Sunday, September 4, 2011

Ilka Gruning, Irene Dunn

Who was born on this date:


Actress Ilka Grüning was born on September 4, 1876in Vienna, Austria. She was one of many Jewish actors and actresses that were forced to flee Europe when the Nazis came to power in 1933. Grünig's first film, at age 43, was a German silent movie called Todesurteil in 1919. She continued making silent movies in Germany into the 1920s. With the outbreak of World War II and the need for older German women for war movies, Grüning started receiving offers from Hollywood. Her first movie was in Underground (1941). She was busy in 1942. First, appearing in the Oscar nominated Kings Row starring Ronald Reagan, then in the spy thriller Dangerously They Live. This was followed by Friendly Enemies and Desperate Journey with Ronald Reagan and Errol Flynn. Also in 1942, at the age of 66, the oldest actor in the movie, Grüning appeared in Casablanca. Other notable screen appearances include; This is the Army, Madame Curie, An American Romance, Temptation, A Foreign Affair, The Great Sinner, and Mr.

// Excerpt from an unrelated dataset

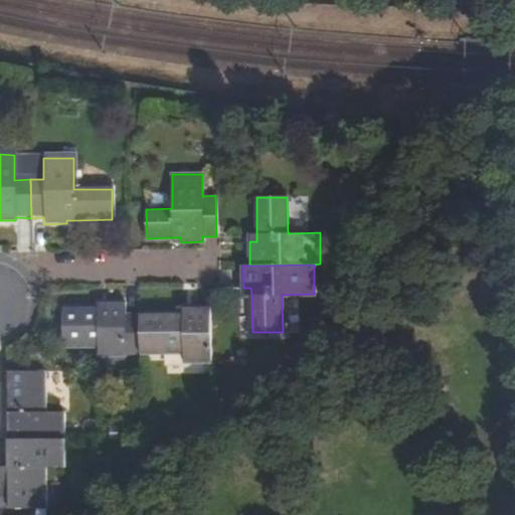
[(109,304),(98,305),(62,306),(63,345),(98,345),(98,354),(125,354),(125,352),(140,352),(139,312),(125,312),(125,299),(109,299),(109,304)]
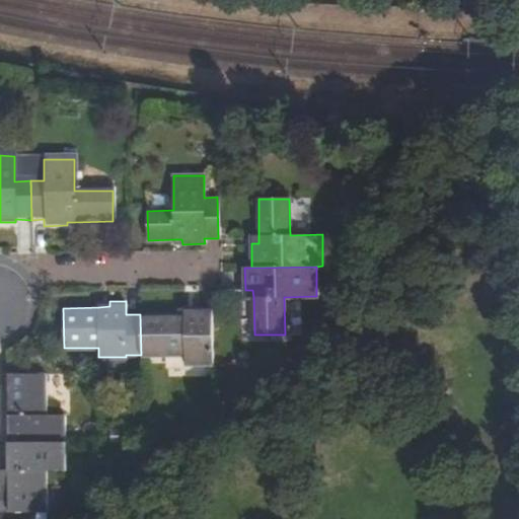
[(140,314),(141,355),(183,355),(184,364),(212,363),(211,308),(196,308),(196,312),(183,313),(183,314),(140,314)]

Soft Touch. Grüning died on November 11, 1964 in Los Angeles. She was cremated and her ashes are interred at Woodlawn Cemetery in Santa Monica.

Who died on this date:


On September 4, 1990, actress Irene Dunne died. She was born on December 20, 1898 in Louisville, Kentucky. Dunne was nominated five times for the Academy Award for Best Actress, for her performances in Cimarron (1931), Theodora Goes Wild (1936), The Awful Truth (1937), Love Affair (1939) and I Remember Mama (1948). Irene made her Broadway debut in The Clinging Vine (1922). Dunne signed a contract with RKO and appeared in her first movie in 1930, Leathernecking. In 1936, she appeared in Show Boat. During the 1930s and 1940s, Dunne blossomed into a popular screen heroine in movies such as the original Back Street (1932), and Magnificent Obsession (1935). She also starred in the 1935 Fred Astaire/ Ginger Rogers musical, Roberta. She was apprehensive about attempting her first comedy role, as the title character in Theodora Goes Wild (1936), but discovered that she enjoyed it. She turned out to possess an aptitude for comedy, with a flair for combining the elegant and the madcap, a quality she displayed in such films as The Awful truth (1937) and My Favorite Wife (1940). Other notable films include Penny Serenade (1941), Anna and the King of Siam (1946), Life with Father (1947), and I Remember Mama (1948). She retired from the screen in 1952, after the comedy It Grows on Trees. Dunne died at her Holmby Hills home on September 4, 1990 and is buried at the Calvary Cemetery in East Los Angeles, California.